__Objective 1__
In the records, take the lines from the line containing "On Wednesday, what" up to and including the line containing "3:15 PM -- neither: a", and change "bottom edge" to "lower edge". Reproduce only those lines and leave everything else in them unchanged.

THE good news first: India is still the world’s largest producer of tea. The bad news: Its share in world export has plummeted from 50 per cent in 1950 to 13 per cent (2001 figures). With the tea industry facing a gamut of other problems, this news could be just what the doctor didn’t order.
To top it all, starting today, the production cost of tea will go up further with the labourers’ unions — the most influential of which is the INTUC-affiliated Assam Chah Mazdoor Sangh, led by Lok Sabha member and Assam Congress president Paban Singh Ghatowar — refusing to agree to an Indian Tea Association request to defer an agreement to increase the wages.
The downward spiral began in 1998. ‘‘Till then, things were actually smooth, but since 1998 we are really in a bad shape,’’ says K R Bhagat, former chairman of the Assam Branch Indian Tea Association (ABITA). Others in the industry even prefer to call it an ‘‘unprecedented depression.’’In 1999 came a severe drought, resulting in a slide in production from an all-time high record of 870 million kg the previous year to 805 million kg. However, though supply went down, prices refused to go up; in fact, they actually fell from an average of Rs 76.43 per kg in 1998 to Rs 72.80 per kg the next year.

[Collected data entries]
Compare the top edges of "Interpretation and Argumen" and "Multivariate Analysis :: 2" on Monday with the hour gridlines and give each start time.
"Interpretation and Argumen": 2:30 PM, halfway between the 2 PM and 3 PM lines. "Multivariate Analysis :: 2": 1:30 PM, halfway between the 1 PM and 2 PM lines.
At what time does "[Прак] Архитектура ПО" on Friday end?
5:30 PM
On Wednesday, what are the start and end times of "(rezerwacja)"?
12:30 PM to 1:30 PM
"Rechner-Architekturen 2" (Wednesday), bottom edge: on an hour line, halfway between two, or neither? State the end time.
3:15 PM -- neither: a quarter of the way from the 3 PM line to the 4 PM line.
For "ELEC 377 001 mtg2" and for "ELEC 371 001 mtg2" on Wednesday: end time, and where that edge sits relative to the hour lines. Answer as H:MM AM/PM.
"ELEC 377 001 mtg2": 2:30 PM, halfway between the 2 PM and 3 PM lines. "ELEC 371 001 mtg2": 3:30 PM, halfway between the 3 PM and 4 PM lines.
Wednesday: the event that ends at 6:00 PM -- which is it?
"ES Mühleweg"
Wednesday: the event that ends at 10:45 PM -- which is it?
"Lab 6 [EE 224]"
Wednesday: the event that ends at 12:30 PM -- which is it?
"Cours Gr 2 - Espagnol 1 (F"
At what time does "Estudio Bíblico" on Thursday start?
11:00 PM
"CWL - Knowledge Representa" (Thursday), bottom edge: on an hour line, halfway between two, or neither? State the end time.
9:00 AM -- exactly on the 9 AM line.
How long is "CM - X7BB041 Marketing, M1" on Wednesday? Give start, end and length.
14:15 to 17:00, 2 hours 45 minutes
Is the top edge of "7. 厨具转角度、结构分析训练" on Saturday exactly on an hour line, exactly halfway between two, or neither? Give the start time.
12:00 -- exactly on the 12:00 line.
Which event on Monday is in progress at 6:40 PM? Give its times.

__Objective 2__
From the passage on the Indian tea industry, copy the text word for word from "To top it all, starting" up to and including "increase the wages.".

__Worked answer 1__
On Wednesday, what are the start and end times of "(rezerwacja)"?
12:30 PM to 1:30 PM
"Rechner-Architekturen 2" (Wednesday), lower edge: on an hour line, halfway between two, or neither? State the end time.
3:15 PM -- neither: a quarter of the way from the 3 PM line to the 4 PM line.

__Worked answer 2__
To top it all, starting today, the production cost of tea will go up further with the labourers’ unions — the most influential of which is the INTUC-affiliated Assam Chah Mazdoor Sangh, led by Lok Sabha member and Assam Congress president Paban Singh Ghatowar — refusing to agree to an Indian Tea Association request to defer an agreement to increase the wages.